Dataset items:

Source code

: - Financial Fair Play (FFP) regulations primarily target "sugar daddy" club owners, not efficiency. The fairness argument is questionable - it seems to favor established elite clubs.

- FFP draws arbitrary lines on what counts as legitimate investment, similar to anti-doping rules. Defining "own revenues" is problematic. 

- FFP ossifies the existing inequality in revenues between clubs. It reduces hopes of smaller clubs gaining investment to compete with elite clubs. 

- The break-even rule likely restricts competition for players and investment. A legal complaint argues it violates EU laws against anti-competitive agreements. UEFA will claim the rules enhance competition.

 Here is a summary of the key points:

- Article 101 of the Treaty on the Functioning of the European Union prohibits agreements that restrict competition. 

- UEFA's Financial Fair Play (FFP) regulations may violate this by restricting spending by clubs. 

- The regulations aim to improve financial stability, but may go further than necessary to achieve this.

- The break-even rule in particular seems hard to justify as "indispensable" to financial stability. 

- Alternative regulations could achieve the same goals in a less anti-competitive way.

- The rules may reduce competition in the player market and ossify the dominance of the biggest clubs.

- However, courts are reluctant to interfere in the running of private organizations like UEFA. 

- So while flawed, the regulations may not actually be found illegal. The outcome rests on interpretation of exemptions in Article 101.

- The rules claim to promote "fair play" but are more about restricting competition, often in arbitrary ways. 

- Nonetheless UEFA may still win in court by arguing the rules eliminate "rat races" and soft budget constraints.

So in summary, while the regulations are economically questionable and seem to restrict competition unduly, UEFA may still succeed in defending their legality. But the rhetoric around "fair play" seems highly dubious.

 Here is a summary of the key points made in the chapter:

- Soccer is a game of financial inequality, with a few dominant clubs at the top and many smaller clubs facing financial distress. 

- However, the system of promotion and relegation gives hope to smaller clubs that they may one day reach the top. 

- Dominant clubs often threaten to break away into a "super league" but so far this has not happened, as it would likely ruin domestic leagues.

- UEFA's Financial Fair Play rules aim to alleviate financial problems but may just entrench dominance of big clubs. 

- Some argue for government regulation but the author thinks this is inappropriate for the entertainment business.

- Requirement: Copy each entry exactly, with nothing added or dropped.

- Answer box:
Source code

: - Financial Fair Play (FFP) regulations primarily target "sugar daddy" club owners, not efficiency. The fairness argument is questionable - it seems to favor established elite clubs.

- FFP draws arbitrary lines on what counts as legitimate investment, similar to anti-doping rules. Defining "own revenues" is problematic. 

- FFP ossifies the existing inequality in revenues between clubs. It reduces hopes of smaller clubs gaining investment to compete with elite clubs. 

- The break-even rule likely restricts competition for players and investment. A legal complaint argues it violates EU laws against anti-competitive agreements. UEFA will claim the rules enhance competition.

 Here is a summary of the key points:

- Article 101 of the Treaty on the Functioning of the European Union prohibits agreements that restrict competition. 

- UEFA's Financial Fair Play (FFP) regulations may violate this by restricting spending by clubs. 

- The regulations aim to improve financial stability, but may go further than necessary to achieve this.

- The break-even rule in particular seems hard to justify as "indispensable" to financial stability. 

- Alternative regulations could achieve the same goals in a less anti-competitive way.

- The rules may reduce competition in the player market and ossify the dominance of the biggest clubs.

- However, courts are reluctant to interfere in the running of private organizations like UEFA. 

- So while flawed, the regulations may not actually be found illegal. The outcome rests on interpretation of exemptions in Article 101.

- The rules claim to promote "fair play" but are more about restricting competition, often in arbitrary ways. 

- Nonetheless UEFA may still win in court by arguing the rules eliminate "rat races" and soft budget constraints.

So in summary, while the regulations are economically questionable and seem to restrict competition unduly, UEFA may still succeed in defending their legality. But the rhetoric around "fair play" seems highly dubious.

 Here is a summary of the key points made in the chapter:

- Soccer is a game of financial inequality, with a few dominant clubs at the top and many smaller clubs facing financial distress. 

- However, the system of promotion and relegation gives hope to smaller clubs that they may one day reach the top. 

- Dominant clubs often threaten to break away into a "super league" but so far this has not happened, as it would likely ruin domestic leagues.

- UEFA's Financial Fair Play rules aim to alleviate financial problems but may just entrench dominance of big clubs. 

- Some argue for government regulation but the author thinks this is inappropriate for the entertainment business.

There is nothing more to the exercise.